Что-то заставило девушку Лену, ученицу старшего класса средней школы, спуститься в сырость и грязь, что-то вынесло её оттуда или закопало настолько глубоко, что даже специалистам откопать  оказалось не под силу. И что это может быть? – чешу затылок, - соображений ноль. Ноль явных улик, ноль догадок о мотивах. Зато подозреваемых хоть жопой жуй, как говорится. Десятая часть школы да ещё пара человек за её пределами. И за что, всё-таки, так тебя ненавидели, Леночка, что даже после твоей пропажи не покидает ребят надежда, что ты сдохла под кустом?
Я потираю переносицу.
«Мне тут снилось…» -  говорю, но Алексей Михалыч меня перебивает.

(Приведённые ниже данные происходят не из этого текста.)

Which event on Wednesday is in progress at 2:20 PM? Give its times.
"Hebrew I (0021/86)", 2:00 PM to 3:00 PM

«Андрей, - говорит он мне, - а знаешь ли ты, что моей старшей уже пятнадцать?»
Я только удивляюсь: это Анютке-то?!
Михалыч кивает: ну да, ей.
«Так вот, - продолжает напарник, - Анютка мне тут прислала кое-что, - Михалыч достаёт телефон, - спасибо, доченька, конечно, - он протягивает мне аппарат, - по ссылке перейди, там фотографии. Анютка говорит, что это та самая пропавшая Лена».

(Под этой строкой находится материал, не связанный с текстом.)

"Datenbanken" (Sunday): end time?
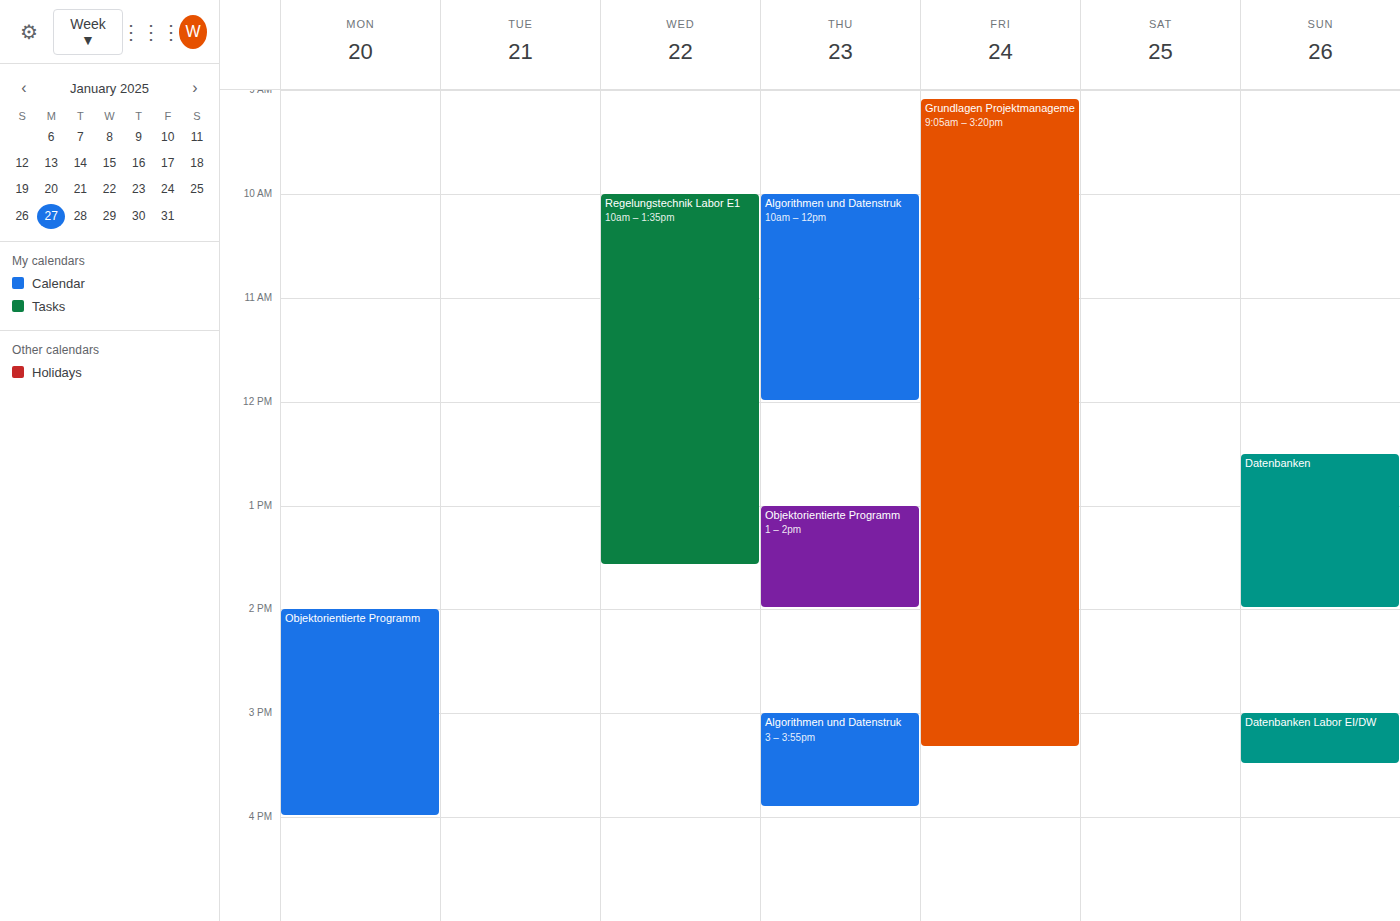
2:00 PM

Я беру телефон, тыкаю на ссылку, жду, пока картинка загрузится.
«А ещё она говорит, что никто не хочет, чтобы мы её искали, - Михалыч снова откидывается в кресло, он очень устал, разговоры с родными порядком выматывают, - она так и сказала: пап, никто не хочет, чтобы она в школу приходила. Ну дети пошли…»

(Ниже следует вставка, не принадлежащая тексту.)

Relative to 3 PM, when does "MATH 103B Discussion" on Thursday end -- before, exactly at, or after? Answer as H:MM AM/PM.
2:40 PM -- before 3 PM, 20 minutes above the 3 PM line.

Михалыч притих в кресле: задремал, наверное. А я уставился на экран, жду, пока фотографии прогрузятся. Во, первая есть. Беру очки со стола, сажаю на нос, наклоняюсь ближе. Качество не очень, снимали, видимо, издалека, но кое-что вырисовывается ясно: поляна у озера (нашего озера, я это место хорошо знаю), вечер, уже темнеет. Костёр на поляне (этого, кстати, делать нельзя), брошенные около костра вещи.
И девушка.
Голая, стоит, обернувшись к камере, как-будто заметив, что её снимают. Вроде, удивлена, а вроде, и испугана.
На следующем фото лицо и фигуру видно лучше. Обнажённая Лена (в том, что это она почти уже нет сомнений) наклоняется к костру и что-то бросает в него.
Третий снимок сделана уже ближе, теперь Лена убедилась, что её фотографируют, и поднимает с земли свою одежду.
Михалыч сонно кидает мне с дивана: «Анютка говорит, что есть ещё фотографии. Но достать их уже не получается, после исчезновения Лены их из сети удалили».
Я молчу, перелистывая три изображения снова и снова.
Ну дела, Леночка… Ну и дела…
*
Я стою, как идиот, перед целым классом и из последних сил стараюсь держать себя в руках. Хихиканье с задней парты буквально из себя выводит, если бы не старуха, стоящая в дверях, каждое моё движение контролирующая, давно бы пару ласковых этим соплякам сказал. Но она на то и приставлена, чтобы я не травмировал детишек.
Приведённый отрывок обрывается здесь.